I don’t think there’s anything particularly mysterious here. Of the three early automotive propulsion technologies, internal combustion engines were the best compromise at the time, as it was compared to the gas turbine in the 1950s and 1960s, rotary engines in the 1960s and 1970s, and lead-acid and NiMH battery vehicles in the 1990s.


Jay Leno has a Doble car (mentioned in the article as a 1920s attempt at a "user-friendly" steam car revival). The video has great production and really shows the starting and driving processes: https://youtu.be/rUg_ukBwsyo


If you are interested experiencing old steam engines running and can get to western Oregon there is the "Great Oregon Steam-up" every summer.

https://www.antiquepowerland.com/steam-up/


I thought maybe the https://en.m.wikipedia.org/wiki/Stanley_Steemer carpet cleaning company might be a descendant of the Stanley steam car company.
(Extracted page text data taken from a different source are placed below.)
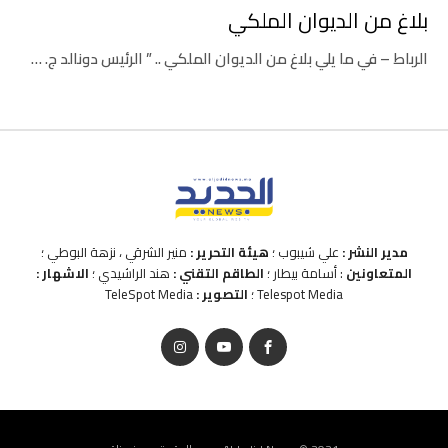
بلاغ من الديوان الملكي
الرباط – في ما يلي بلاغ من الديوان الملكي .. ” الرئيس دونالد ج. …
مدير النشر :
علي شيبوب ؛
هيئة التحرير :
منير الشرقي ، نزهة البوطي ؛
المتعاونين
: أسامة بيطار ؛
الطاقم التقني :
هند الراشيدي ؛
الاشهار :
Telespot Media ؛
التصوير :
TeleSpot Media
But it doesn’t look like it - the carpet cleaning company just wanted a memorable name, and a nostalgic name for a ridiculous but charming machine from 40 years earlier fit the bill.
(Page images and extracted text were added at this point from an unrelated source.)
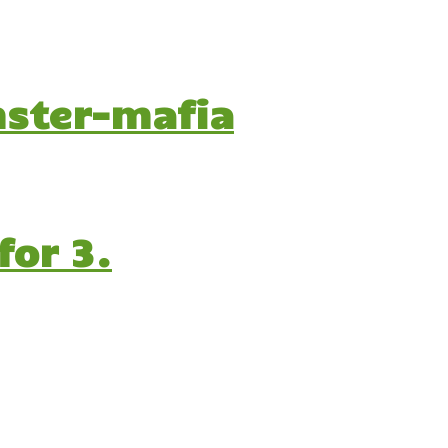
nster-mafia
for 3.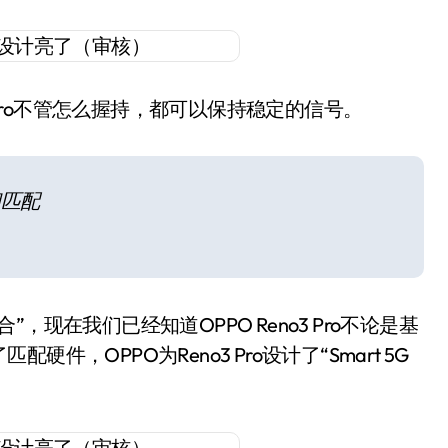
 Pro不管怎么握持，都可以保持稳定的信号。
相匹配
现在我们已经知道OPPO Reno3 Pro不论是基
，OPPO为Reno3 Pro设计了“Smart 5G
Steam should have been replaced with electric engines right away, bypassing whole combustion engine age.


They should have invented Li-ion batteries as well. What were they thinking…


I would have just went directly to fusion..


They could focus on battery technology more for sure and much sooner than they did. Demand didn't drive it until much later primarily because they thought that combustion engine is good enough.

First electric cars existed already in 19th century by the way.


> They could focus on battery technology more for sure and much sooner than they did

How? That would have required massive investment not backed by any rational reason.

Only way ICE cars wouldn’t have won is if governments had decided to ban them, which would have been absurd.


That's still 19 centuries too late. They had simple batteries in ancient times; they should've doubled down on that back then. /s


The era of horses should have also been eliminated. Instead of horses, they should have gone directly to electric.


Maybe, maybe not. ICEs weren't developed in isolation - they were a part of the larger development, that of petrochemical industry, which is responsible for near everything we recognize as modernity. Rudimentary batteries are cool, but without petrochem, they'd be powering wooden cars with sheet metal exteriors, cleaned with fat and spring water, and moving slower than a horse.


I think we should have gone straight from steam to faster than light warp drives


who said we didn't? we just haven't observed them yet

(this is a bad relativity joke)


No, teleportation, duh.


working on it


Basically did, but then was promptly abandoned, because electric sucked really really badly.


Steam is a power generator.

Electric engines are a power consumer.

What you are saying here makes no sense.